The “American dream” is the opportunity to achieve success without interference from others. It is the spirit of individualism, inventiveness and hard work; the spirit epitomized by doing without, rather than asking for a free lunch. It was this dream of success that made this country attract the oppressed peoples of the world. The courageous, daring and resourceful flocked to these shores, often under great hardship, knowing full well that no one else would be responsible for their welfare.

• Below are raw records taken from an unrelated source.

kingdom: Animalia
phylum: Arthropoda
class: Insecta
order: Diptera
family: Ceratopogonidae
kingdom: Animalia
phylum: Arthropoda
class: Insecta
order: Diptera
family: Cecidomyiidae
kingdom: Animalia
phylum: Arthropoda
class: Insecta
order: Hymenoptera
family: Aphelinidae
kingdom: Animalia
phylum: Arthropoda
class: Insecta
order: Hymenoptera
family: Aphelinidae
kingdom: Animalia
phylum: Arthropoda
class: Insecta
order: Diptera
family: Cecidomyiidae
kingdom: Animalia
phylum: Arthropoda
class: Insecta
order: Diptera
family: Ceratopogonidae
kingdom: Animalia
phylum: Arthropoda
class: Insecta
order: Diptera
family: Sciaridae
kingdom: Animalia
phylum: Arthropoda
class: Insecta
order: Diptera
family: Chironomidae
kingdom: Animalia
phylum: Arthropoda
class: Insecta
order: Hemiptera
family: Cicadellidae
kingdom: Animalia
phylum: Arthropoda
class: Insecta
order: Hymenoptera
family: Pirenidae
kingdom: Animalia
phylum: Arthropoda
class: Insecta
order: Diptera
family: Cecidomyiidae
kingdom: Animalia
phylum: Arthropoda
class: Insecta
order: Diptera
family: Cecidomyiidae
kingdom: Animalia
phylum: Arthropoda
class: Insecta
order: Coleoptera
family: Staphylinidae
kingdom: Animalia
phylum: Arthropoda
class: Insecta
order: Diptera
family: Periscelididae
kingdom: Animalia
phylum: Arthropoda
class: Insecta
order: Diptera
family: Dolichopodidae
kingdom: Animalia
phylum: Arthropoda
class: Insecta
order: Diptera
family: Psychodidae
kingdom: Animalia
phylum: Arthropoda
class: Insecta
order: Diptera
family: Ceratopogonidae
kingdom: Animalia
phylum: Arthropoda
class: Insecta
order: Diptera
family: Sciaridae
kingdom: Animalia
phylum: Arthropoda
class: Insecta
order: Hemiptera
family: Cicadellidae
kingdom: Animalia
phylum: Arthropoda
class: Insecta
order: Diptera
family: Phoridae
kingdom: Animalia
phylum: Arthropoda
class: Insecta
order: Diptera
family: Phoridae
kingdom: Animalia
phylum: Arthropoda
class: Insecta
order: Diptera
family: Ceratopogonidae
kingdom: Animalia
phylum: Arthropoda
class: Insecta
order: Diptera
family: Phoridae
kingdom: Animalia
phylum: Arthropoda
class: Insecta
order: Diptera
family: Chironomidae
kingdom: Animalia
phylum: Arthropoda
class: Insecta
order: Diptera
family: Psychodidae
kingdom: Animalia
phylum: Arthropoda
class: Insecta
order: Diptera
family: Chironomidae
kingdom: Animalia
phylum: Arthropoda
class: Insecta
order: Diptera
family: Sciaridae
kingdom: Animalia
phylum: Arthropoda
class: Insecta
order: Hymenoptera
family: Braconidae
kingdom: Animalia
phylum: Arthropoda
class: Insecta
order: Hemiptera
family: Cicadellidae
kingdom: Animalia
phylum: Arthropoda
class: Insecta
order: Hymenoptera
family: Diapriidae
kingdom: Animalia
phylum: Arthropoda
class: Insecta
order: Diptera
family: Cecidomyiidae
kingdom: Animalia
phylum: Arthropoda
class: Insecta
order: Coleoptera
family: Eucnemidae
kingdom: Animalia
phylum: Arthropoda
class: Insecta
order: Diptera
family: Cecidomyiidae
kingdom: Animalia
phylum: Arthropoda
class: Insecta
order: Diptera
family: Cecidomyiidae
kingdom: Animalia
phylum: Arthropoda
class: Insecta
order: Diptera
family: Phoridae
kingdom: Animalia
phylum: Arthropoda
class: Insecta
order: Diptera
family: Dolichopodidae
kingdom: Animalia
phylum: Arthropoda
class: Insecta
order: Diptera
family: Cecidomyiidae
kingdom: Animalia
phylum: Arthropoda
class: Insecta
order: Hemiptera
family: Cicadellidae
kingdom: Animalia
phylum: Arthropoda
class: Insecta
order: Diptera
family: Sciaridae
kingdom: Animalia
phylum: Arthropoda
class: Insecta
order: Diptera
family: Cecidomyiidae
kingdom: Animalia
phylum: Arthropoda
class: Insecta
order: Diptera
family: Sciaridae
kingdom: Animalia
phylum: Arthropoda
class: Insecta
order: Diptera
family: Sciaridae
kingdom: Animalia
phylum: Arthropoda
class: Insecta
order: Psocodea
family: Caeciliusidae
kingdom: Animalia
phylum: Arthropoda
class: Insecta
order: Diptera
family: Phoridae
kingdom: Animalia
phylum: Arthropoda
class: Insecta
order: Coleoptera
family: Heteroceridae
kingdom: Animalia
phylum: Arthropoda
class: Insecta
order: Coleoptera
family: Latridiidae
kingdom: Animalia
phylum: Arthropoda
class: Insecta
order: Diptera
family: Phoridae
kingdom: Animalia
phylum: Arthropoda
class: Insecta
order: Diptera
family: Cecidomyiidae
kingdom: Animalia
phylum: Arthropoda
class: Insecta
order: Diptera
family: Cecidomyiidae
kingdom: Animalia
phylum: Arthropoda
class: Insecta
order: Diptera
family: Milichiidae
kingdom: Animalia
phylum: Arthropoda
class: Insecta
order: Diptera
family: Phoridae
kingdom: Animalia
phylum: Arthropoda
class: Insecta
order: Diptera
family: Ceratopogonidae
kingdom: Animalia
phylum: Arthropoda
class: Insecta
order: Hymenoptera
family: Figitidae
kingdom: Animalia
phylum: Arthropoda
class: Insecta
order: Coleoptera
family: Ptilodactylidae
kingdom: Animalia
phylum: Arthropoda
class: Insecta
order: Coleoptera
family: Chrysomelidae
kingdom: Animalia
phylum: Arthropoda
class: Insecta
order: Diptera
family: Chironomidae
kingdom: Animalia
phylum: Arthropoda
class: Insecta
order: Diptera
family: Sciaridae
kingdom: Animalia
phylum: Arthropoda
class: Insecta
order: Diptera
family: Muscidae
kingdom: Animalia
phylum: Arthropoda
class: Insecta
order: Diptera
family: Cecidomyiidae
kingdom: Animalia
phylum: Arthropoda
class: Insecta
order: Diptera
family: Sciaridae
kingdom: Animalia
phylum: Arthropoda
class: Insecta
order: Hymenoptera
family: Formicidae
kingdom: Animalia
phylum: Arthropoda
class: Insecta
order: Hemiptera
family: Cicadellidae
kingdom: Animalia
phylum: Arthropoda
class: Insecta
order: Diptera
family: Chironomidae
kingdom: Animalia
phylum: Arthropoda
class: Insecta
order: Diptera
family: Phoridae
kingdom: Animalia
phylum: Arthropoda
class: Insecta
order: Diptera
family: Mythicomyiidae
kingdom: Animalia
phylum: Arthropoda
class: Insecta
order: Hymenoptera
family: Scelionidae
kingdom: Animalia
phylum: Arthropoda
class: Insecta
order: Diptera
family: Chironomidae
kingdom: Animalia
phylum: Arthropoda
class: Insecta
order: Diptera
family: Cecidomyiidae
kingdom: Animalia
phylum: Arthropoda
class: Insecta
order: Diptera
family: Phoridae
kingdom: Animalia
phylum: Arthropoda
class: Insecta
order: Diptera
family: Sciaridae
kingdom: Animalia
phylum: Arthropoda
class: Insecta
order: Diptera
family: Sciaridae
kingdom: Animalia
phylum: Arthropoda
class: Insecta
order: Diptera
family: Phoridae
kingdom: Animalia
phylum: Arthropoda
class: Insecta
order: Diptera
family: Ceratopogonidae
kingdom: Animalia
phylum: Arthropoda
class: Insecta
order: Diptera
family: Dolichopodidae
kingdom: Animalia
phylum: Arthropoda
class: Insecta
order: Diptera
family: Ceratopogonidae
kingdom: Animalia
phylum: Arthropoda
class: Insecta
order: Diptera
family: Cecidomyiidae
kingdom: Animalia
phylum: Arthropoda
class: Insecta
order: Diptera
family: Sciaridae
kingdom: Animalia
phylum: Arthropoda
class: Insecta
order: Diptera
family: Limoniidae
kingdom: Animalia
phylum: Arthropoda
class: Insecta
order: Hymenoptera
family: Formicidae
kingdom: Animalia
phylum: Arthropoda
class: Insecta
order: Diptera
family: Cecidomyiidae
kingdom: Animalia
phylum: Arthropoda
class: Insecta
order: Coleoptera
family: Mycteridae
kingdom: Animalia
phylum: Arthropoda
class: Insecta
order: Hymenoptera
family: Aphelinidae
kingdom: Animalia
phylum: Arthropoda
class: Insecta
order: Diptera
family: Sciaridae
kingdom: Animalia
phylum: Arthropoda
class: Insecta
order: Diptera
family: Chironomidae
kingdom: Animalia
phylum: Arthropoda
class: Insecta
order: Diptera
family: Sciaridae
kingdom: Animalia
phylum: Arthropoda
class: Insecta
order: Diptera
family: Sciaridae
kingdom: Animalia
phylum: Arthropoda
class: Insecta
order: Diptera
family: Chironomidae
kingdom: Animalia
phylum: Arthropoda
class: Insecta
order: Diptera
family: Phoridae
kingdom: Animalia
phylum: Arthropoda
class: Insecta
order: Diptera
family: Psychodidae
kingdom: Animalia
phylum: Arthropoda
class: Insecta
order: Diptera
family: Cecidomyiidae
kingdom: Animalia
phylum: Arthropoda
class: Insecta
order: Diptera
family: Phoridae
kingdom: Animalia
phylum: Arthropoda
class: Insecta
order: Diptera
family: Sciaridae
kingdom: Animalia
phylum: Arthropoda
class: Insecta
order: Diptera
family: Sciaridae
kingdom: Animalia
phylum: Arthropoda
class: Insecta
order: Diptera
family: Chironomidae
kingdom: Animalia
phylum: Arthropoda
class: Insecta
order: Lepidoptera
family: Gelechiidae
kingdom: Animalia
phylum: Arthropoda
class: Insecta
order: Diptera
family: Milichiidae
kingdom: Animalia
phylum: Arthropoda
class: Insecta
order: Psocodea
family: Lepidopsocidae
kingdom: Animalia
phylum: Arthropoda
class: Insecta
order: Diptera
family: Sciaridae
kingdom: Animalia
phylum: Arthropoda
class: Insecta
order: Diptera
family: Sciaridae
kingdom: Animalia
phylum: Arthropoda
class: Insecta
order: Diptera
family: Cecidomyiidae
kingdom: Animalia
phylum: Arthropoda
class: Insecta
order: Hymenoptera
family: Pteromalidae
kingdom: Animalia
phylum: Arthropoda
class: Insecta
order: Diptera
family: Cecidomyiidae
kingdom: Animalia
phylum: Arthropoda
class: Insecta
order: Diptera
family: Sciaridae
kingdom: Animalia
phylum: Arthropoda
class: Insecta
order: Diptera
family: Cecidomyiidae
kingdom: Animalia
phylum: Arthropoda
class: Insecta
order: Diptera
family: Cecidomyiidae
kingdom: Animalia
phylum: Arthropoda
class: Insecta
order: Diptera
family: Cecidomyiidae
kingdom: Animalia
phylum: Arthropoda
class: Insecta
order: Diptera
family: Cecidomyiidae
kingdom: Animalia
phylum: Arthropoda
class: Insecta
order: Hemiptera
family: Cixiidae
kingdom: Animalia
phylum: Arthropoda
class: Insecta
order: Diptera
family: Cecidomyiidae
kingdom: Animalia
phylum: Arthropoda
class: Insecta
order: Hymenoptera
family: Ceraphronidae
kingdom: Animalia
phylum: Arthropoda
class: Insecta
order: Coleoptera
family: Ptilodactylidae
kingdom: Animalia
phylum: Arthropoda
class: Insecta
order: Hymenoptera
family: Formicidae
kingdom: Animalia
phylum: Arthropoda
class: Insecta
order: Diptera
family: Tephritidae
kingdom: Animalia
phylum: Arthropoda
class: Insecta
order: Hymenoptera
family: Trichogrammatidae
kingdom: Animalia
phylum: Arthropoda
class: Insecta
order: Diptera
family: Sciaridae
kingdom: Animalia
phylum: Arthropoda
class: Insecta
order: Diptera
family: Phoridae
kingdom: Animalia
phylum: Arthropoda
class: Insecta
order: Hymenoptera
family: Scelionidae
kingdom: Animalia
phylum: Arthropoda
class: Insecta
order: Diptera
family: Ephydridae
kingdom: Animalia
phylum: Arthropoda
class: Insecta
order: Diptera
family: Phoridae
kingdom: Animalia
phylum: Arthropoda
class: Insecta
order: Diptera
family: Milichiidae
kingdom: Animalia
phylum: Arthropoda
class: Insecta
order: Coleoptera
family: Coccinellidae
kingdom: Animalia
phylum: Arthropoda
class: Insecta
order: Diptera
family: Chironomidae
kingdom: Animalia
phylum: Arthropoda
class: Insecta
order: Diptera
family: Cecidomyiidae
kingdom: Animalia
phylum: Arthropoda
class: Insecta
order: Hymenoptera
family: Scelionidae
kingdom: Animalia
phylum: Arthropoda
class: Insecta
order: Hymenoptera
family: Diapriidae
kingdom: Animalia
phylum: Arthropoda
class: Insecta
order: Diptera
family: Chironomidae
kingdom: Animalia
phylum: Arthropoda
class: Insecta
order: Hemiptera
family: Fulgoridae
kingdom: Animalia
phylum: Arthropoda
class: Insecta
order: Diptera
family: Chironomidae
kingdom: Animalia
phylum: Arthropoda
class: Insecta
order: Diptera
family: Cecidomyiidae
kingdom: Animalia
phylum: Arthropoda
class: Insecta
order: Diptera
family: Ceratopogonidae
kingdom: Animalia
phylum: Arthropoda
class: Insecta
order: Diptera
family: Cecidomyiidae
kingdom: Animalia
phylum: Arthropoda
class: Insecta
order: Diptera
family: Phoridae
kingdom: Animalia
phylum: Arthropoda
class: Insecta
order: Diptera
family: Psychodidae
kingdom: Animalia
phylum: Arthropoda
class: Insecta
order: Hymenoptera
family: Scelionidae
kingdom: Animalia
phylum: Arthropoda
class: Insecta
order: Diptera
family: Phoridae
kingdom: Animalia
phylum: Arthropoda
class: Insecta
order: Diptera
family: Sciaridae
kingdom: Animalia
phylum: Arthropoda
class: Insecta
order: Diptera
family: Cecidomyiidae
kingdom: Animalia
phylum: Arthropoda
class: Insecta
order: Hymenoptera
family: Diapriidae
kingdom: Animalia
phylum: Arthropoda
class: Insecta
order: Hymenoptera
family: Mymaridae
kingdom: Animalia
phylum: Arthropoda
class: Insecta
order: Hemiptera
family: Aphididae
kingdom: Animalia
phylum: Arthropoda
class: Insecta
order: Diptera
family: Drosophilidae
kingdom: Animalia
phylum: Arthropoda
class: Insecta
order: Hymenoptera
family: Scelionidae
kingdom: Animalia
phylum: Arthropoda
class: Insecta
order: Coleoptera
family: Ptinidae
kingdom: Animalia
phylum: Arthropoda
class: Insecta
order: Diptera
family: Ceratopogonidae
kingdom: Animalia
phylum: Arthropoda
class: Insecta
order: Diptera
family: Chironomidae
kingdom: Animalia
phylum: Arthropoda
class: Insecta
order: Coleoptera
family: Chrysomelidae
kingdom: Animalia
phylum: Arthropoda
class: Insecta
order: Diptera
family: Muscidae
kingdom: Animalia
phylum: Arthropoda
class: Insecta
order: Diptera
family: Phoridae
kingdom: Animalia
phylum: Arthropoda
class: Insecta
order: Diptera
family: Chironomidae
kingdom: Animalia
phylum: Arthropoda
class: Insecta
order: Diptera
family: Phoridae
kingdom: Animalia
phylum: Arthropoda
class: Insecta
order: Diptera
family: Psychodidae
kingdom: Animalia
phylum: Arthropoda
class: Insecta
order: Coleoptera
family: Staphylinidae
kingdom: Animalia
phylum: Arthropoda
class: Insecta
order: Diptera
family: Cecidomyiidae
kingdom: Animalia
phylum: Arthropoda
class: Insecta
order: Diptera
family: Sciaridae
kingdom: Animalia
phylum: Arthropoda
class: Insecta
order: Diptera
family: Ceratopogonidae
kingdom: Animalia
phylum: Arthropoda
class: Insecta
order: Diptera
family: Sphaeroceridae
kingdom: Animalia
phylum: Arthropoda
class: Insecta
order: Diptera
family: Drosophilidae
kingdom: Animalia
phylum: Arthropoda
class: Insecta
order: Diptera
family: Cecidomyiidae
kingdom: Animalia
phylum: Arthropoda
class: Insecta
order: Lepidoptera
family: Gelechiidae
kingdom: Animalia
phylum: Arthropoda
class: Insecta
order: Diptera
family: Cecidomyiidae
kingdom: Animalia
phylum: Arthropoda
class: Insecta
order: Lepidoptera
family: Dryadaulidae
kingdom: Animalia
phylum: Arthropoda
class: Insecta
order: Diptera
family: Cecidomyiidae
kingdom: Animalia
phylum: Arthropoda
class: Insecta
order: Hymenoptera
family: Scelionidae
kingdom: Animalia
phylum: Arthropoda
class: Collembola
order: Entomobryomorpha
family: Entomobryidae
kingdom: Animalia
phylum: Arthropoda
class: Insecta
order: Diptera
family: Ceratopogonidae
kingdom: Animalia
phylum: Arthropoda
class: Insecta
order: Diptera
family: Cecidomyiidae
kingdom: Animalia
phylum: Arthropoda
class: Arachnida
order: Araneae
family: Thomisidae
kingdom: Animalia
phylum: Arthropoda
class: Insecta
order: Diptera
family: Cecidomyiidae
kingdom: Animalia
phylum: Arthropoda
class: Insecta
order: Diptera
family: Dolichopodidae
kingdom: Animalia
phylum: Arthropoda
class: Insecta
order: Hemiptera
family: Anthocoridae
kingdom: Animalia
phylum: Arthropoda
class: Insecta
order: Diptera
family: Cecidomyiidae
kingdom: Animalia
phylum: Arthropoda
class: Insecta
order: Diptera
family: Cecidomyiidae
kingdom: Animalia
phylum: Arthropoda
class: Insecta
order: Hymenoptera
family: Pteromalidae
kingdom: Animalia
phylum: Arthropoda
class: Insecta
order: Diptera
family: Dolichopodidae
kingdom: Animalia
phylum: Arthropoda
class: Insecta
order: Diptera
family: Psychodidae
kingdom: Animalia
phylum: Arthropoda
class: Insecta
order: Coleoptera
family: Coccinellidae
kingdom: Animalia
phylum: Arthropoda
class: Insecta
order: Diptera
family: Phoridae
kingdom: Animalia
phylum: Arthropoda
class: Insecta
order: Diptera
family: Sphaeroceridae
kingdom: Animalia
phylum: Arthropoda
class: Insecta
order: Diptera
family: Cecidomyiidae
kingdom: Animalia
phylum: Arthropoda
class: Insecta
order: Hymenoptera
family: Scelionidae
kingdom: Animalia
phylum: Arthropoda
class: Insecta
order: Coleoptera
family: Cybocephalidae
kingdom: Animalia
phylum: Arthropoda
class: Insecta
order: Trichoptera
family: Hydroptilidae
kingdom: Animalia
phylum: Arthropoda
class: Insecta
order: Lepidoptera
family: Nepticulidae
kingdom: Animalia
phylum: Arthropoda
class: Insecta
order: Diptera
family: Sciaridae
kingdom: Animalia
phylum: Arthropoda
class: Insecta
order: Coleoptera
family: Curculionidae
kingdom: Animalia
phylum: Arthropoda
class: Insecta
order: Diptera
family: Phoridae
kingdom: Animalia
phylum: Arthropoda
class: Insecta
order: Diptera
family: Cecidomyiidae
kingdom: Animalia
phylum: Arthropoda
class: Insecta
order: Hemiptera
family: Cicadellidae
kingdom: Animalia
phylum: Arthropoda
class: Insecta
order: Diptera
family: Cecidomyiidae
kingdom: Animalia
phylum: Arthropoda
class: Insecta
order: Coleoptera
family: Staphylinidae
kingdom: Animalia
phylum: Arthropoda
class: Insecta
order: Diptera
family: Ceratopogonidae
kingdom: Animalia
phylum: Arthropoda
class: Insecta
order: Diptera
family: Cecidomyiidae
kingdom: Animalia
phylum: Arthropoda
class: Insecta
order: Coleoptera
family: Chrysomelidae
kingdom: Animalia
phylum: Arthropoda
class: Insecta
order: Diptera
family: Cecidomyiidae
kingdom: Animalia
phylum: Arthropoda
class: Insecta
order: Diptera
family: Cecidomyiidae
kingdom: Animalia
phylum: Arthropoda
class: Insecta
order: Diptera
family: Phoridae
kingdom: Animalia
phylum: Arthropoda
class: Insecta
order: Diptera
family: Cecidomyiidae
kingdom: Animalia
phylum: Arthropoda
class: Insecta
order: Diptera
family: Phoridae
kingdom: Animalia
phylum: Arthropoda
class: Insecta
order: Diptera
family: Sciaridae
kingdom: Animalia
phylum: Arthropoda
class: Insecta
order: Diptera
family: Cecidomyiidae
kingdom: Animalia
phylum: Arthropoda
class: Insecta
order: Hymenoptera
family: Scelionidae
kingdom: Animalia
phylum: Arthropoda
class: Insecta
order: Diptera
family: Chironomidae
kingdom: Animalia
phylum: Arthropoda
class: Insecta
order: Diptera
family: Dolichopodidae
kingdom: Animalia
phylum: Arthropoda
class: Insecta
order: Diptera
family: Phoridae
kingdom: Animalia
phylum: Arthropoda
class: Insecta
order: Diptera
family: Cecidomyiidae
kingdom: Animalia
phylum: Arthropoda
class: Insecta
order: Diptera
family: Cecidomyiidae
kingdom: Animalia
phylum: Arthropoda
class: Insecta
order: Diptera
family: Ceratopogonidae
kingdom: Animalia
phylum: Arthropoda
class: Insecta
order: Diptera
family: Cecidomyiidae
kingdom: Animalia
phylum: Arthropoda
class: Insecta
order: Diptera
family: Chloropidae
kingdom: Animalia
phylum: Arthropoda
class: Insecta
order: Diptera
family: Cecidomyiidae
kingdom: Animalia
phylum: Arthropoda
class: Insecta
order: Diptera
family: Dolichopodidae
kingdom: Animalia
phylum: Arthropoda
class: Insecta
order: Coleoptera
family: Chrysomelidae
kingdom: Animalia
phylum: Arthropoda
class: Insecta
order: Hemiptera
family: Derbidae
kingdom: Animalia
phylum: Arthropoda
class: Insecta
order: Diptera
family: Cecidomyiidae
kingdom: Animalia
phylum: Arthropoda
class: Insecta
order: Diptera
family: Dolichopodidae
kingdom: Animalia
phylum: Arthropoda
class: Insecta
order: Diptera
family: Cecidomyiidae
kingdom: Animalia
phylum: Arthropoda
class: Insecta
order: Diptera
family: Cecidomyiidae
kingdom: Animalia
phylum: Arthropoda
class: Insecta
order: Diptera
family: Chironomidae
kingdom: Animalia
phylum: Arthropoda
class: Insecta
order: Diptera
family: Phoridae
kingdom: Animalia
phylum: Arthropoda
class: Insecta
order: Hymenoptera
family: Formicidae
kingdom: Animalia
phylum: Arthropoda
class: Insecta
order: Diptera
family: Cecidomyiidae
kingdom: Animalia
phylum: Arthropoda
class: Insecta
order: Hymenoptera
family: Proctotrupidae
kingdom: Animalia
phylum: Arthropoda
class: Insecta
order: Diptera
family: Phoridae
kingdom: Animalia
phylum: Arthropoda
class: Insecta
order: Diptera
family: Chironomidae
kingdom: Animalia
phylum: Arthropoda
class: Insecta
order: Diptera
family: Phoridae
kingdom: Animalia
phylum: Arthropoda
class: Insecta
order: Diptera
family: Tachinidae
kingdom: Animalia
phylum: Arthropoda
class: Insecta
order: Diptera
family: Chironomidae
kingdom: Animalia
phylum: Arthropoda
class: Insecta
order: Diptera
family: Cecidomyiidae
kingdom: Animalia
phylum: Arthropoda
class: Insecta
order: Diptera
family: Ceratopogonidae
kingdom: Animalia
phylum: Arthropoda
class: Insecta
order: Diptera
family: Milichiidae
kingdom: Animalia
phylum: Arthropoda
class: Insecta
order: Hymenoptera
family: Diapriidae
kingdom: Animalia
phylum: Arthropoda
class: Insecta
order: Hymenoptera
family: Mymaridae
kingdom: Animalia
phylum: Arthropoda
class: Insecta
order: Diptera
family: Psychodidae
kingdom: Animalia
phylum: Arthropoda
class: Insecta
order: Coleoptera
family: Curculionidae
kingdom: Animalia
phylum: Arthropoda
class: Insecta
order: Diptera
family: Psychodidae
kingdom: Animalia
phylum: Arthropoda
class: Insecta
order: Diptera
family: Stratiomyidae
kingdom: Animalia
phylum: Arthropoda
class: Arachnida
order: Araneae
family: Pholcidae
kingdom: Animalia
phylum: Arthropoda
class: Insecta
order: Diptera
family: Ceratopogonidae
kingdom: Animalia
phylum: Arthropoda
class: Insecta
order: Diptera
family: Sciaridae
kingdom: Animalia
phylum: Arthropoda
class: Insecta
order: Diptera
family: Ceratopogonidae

However, as the years passed, more and more Americans accepted the need for outside direction of their lives. They didn’t realize that once statism was given a toehold in the form of the Constitution, that it would grow and grow, until today when most people think of America, they automatically think of the United States government. “America, love it or leave it,” cry these critics. Yet this is clearly a case of false alternatives and switched identities. It is not the United States of America that we should love or leave. Rightly perceived, America represents society, the social power and spirit which has carved nearly 3,000,000 square miles of territory from the wilderness. America is not even the land itself. This is not the only continent with “spacious skies” or “amber waves of grain.” It is not the only land mass with huge deposits of natural resources. Its distinguishing characteristic was that opportunity beckoned here as in no other place.

When we speak of the United States of America we obscure the crucial distinction between the State and its people, between State power and social power, between the spirit and the land. Without the spirit of its people, the land and resources are meaningless. Why haven’t other areas of the world developed as quickly or as productively? What was lacking? In those places, State power overwhelmed and smothered social power from the beginning.

Despite the fact that this land has been designated the United States of America for more than 200 years, it is more accurately a question of the United States OR America. You, dear reader, are on the jury of over [300 million people] that will decide the case. Will it be the United States or will it be the spirit of America that triumphs?